Science / Molecule of the Month: Transformation to a greener cleaner: We blame them for polluting rivers and lakes, but phosphates are not all bad, reports John Emsley
Monday 18 April 1994
Phosphate is essential to all living cells. Indeed phosphate is part of DNA itself, although this accounts for only a small part. More phosphate is present as the energy molecule ATP (adenosine triphosphate), the messenger molecule GMP (guanosine metaphosphate) and as phospholipids in cell membranes. Plants store phosphate in their seeds so that these can germinate and put down roots without needing any phosphate from the soil. In animals most phosphate goes to making teeth and bones.
Calcium phosphate has been used as a fertiliser for more than 200 years, originally as bonemeal, later as superphosphate, a more soluble form made by treating calcium phosphate ore with sulphuric acid. Calcium phosphate bones resist the ravages of time, and this mineral also fossilises soft tissues and leaves.
The phosphate in detergents and dishwasher powders is sodium tripolyphosphate (STPP). This softens water by neutralising calcium and keeping dirt in suspension once it has been washed off clothes. The trouble starts when STPP enters the sewers to add to the phosphate from human excreta and industrial waste. Some of this phosphate is removed by conventional sewage treatments, but most ends up in rivers where it joins the phosphate that has drained from the land. Both organic farming and inorganic fertilisers cause a loss of phosphate.
Where rivers are long, or where they drain into lakes, the phosphate acts as a pollutant by encouraging algae to bloom and use up all the oxygen. In Britain such effects are rarely noticed because our rivers are short and drain to the sea. Phosphate in the oceans is quickly used up and falls to the deep as waste.
In the past long rivers such as the Rhine, and the Great Lakes of North America were the ones to suffer and detergents were seen as the primary cause since they contained up to a third of their weight as phosphate. This led to campaigns against the use of phosphates in detergents.
Yet detergent phosphate may not be as environmentally damaging as once believed. So says The Phosphate Report, written by Bryn Jones, a former director of Greenpeace, and Bob Wilson of the University of the West of England, Bristol. They carried out a full environmental audit of STPP and compared it with the alternative detergent component, zeolite, which is an aluminium silicate. The report, a cradle-to-grave analysis of these chemicals, found that there is little to choose between phosphates and zeolites. The recent developments in sewage treatment, however, might well tilt the balance in favour of phosphates.
New sewage technology allows phosphate to be recovered and treatment plants to reclaim waste phosphate as calcium phophate are already operating in the Netherlands - one of the countries, along with Germany, Italy and Switzerland, where phosphate-based laundry detergents have all but disappeared from supermarket shelves. Now Britain's largest producer of phosphate, Albright & Wilson, which funded the Jones and Wilson's survey, has shown that this can be recycled into STPP.
John Driver, Environmental Manager of Albright & Wilson says: 'Reclaiming phosphate has many benefits, not least because it also extracts heavy metal impurities from sewage, such as cadmium and chromium, leaving behind a sludge that can be used as fertiliser for farmland. At Albright & Wilson we have to remove these metals, and can dispose of them safely, as we clean up the phosphate - to food-grade quality if desired. Recycling phosphate could mean the ending of phosphate imports to the UK in the next century, while still allowing it to be used in detergents and food-processing.'
Some detergent phosphates have re- emerged under new guises. Trisodium phosphate (TSP) was for many years the miracle ingredient in the household cleaner Flash. Now this phosphate is being used in the US to remove food- poisoning germs from raw chicken. Surface bacteria, such as salmonella, are washed away when a carcass is sprayed with a solution of TSP, and it works by removing the surface fat that covers them.

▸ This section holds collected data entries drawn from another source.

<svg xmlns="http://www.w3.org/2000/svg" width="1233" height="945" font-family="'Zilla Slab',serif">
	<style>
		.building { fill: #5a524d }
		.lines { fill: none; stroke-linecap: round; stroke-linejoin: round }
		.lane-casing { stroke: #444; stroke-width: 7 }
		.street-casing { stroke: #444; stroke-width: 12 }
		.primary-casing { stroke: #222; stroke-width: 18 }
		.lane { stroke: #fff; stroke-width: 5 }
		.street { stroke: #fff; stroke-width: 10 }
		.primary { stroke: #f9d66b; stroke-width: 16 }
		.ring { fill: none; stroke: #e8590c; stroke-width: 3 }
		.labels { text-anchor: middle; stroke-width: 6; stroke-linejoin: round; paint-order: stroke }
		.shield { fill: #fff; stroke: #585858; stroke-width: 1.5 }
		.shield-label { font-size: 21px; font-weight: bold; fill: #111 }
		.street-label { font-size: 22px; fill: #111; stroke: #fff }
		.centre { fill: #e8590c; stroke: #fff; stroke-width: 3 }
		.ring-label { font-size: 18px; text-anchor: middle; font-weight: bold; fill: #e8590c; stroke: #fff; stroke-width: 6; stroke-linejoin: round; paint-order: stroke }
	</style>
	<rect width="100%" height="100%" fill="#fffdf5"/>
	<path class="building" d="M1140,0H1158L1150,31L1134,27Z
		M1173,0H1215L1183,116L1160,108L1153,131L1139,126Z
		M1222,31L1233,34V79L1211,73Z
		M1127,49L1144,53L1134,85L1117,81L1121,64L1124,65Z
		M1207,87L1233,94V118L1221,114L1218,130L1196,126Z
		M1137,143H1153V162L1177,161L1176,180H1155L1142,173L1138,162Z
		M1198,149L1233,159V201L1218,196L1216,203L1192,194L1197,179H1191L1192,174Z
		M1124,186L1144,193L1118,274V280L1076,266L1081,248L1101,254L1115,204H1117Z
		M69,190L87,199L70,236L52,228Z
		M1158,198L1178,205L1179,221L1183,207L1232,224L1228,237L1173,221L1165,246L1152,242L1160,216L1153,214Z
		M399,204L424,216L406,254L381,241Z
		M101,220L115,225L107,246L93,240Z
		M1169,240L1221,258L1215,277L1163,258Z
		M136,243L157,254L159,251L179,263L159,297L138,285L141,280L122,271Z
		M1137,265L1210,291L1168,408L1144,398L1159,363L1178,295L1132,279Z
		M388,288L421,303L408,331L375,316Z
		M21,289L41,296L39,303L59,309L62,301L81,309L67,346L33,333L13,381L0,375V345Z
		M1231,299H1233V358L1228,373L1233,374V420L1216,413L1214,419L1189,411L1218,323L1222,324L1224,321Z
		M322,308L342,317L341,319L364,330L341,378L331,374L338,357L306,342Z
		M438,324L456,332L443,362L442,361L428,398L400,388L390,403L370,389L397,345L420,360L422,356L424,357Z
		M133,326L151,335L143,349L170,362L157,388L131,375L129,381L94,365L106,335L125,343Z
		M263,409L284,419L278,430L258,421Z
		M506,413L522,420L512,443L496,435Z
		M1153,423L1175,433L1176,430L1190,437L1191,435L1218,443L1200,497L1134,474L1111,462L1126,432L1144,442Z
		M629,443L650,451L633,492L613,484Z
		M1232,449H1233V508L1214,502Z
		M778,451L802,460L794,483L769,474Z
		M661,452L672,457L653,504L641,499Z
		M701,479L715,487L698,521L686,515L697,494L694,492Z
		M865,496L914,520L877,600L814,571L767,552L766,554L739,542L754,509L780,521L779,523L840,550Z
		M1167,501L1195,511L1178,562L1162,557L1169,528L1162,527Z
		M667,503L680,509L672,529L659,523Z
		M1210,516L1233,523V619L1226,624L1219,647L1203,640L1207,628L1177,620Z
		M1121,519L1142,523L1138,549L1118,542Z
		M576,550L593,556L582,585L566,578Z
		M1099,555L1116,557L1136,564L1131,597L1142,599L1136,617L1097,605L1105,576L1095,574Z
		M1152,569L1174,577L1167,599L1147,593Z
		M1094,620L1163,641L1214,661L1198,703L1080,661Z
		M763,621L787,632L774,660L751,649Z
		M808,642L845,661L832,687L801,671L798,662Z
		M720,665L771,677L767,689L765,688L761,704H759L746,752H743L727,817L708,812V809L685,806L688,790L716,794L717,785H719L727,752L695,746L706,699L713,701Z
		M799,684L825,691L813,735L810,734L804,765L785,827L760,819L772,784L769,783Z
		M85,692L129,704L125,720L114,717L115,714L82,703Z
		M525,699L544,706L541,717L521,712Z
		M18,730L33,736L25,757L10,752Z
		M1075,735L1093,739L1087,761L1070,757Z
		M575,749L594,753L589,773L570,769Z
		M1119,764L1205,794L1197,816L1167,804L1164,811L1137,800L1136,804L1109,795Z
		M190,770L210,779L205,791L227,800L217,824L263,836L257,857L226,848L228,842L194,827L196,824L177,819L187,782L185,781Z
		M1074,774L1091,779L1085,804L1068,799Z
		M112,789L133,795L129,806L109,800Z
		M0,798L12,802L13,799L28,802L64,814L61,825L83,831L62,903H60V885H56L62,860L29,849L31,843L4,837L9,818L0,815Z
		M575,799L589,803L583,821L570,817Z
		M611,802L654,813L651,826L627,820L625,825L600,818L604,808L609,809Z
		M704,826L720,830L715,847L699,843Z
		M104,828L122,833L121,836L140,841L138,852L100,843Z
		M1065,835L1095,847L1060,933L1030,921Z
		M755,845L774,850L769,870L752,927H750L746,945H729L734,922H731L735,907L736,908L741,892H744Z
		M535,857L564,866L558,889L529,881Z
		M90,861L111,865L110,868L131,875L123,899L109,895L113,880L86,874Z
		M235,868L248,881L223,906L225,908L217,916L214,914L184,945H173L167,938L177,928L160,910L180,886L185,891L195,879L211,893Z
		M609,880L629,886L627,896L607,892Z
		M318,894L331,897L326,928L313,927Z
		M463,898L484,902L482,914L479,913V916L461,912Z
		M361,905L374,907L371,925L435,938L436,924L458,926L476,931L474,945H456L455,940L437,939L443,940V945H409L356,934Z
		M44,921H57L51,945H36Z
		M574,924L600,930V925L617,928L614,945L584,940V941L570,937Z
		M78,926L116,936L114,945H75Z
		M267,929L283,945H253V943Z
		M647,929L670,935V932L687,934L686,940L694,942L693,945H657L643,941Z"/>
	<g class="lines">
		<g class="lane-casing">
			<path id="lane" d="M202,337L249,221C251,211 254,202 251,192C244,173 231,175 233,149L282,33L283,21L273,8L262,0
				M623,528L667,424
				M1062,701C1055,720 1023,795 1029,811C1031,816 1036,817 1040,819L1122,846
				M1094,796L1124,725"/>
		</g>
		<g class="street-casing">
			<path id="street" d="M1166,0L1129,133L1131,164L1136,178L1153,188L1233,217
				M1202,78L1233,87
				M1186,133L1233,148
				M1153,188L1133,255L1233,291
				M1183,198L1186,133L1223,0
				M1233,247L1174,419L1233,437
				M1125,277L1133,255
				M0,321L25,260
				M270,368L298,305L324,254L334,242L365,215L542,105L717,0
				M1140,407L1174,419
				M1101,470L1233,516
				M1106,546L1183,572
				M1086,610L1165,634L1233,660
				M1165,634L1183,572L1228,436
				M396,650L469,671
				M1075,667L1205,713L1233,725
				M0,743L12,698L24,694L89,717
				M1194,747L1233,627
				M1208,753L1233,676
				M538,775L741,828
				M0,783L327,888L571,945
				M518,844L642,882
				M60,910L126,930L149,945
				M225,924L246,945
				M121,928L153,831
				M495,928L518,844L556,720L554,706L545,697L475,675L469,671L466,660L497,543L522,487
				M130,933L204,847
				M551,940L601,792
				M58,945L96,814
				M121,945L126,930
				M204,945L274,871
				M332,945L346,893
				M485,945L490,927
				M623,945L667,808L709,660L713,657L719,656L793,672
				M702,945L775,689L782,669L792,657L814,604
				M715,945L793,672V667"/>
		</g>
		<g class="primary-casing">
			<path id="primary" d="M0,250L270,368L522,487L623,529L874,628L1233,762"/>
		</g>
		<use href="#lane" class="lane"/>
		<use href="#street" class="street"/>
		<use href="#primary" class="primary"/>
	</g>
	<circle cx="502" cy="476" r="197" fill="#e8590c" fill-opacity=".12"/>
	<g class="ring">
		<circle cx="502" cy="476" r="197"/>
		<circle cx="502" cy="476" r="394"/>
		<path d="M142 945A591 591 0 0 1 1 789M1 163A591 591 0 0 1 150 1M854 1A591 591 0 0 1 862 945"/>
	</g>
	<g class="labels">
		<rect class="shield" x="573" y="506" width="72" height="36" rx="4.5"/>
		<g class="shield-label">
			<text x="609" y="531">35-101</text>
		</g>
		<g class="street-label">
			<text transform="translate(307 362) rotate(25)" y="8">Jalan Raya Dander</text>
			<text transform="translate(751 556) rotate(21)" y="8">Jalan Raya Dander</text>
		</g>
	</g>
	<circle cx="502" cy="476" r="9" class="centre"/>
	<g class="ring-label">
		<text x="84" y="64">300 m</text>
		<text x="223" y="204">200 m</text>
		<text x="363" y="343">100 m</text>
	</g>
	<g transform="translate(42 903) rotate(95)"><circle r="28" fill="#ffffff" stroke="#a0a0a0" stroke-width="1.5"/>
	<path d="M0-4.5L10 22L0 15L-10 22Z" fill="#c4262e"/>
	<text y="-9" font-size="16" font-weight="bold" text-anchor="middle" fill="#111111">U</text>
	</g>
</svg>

Chemists at the Rhone-Poulenc labs in Cranbury, New Jersey, patented the TSP process, which got approval in 1992 from the US Food and Drugs Administration. According to Phil Coppen, Development Manager of Rhone-
Poulenc Food Ingredients, based at Watford: 'We have applied for the TSP treatment to be licensed in the EC, but this is a lengthy procedure which involves the approval of member countries. We do not expect this agreement before the end of this year.'
Meanwhile every day in the EC there are more than 5,000 cases of salmonella food poisoning, many of which can be traced to infected poultry meat and which could be eradicated with a little help from our phosphate friends.
Dr John Emsley is science writer in residence in the department of chemistry, Imperial College, London.